Abandonnant Rand, les Matriarches se dirigèrent vers la porte. Comme des membres du Cercle des Femmes mijotant de faire un sermon à quelqu’un, Bair et Seana foudroyaient Melaine du regard. Les ignorant superbement, celle-ci murmura quelque chose comme « mettre du plomb dans la cervelle de cette idiote », puis la porte se referma sur son dos.
Quelle « idiote » ? Aviendha ? Mais elle faisait servilement ce que les Matriarches lui demandaient. Egwene, alors ? Elle étudiait quelque chose avec les Matriarches, croyait savoir Rand.
Mais que voulait « poser » Melaine afin qu’il prenne conscience que le sang des Aiels était le sien ? Comment poser quelque chose pouvait-il le convaincre de se considérer comme un Aiel ?

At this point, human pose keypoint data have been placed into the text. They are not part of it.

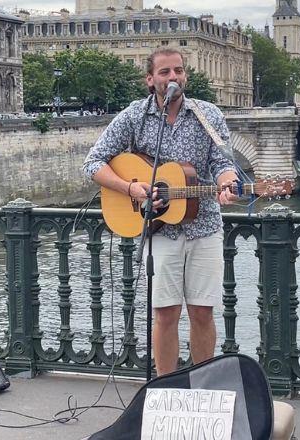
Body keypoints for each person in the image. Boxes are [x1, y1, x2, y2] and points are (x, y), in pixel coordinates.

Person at [82, 47, 238, 376]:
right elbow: (93, 163)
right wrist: (131, 189)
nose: (173, 78)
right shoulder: (133, 116)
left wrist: (228, 183)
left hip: (204, 226)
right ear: (150, 80)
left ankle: (202, 386)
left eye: (178, 71)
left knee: (202, 312)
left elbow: (223, 163)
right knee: (165, 314)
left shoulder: (207, 114)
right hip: (160, 231)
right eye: (165, 72)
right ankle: (166, 391)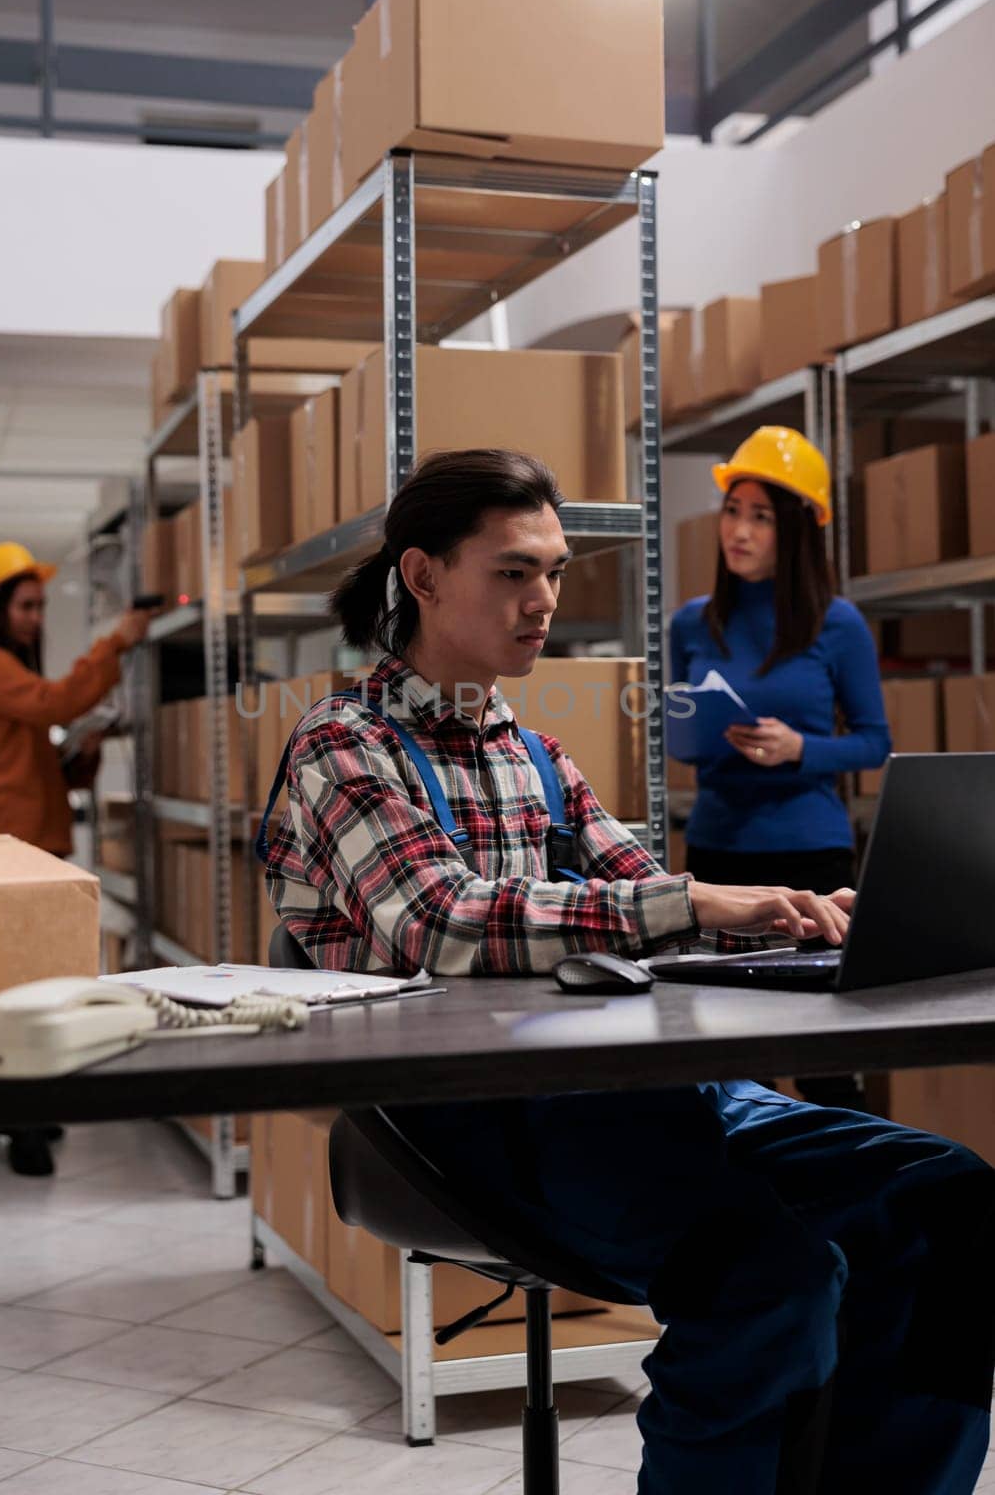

Poser un piège, peut-être ? Non, quel crétin je fais ! Elle n’en parlerait pas si ouvertement, dans ce cas. Un piège n’a de valeur que s’il est inattendu. Que pose-t-on en général ? Son fardeau ?
Vraiment épuisé, Rand n’était pas en état de réfléchir à un problème si compliqué. Après douze jours passés en selle, plus une partie du treizième – tout ça dans une fournaise –, on avait bien droit à un peu de repos. Mais qu’aurait-il dit s’il avait fait la plus grande partie du chemin à pied ? Aviendha devait avoir des jambes en acier. Lui, en tout cas, il rêvait d’un lit.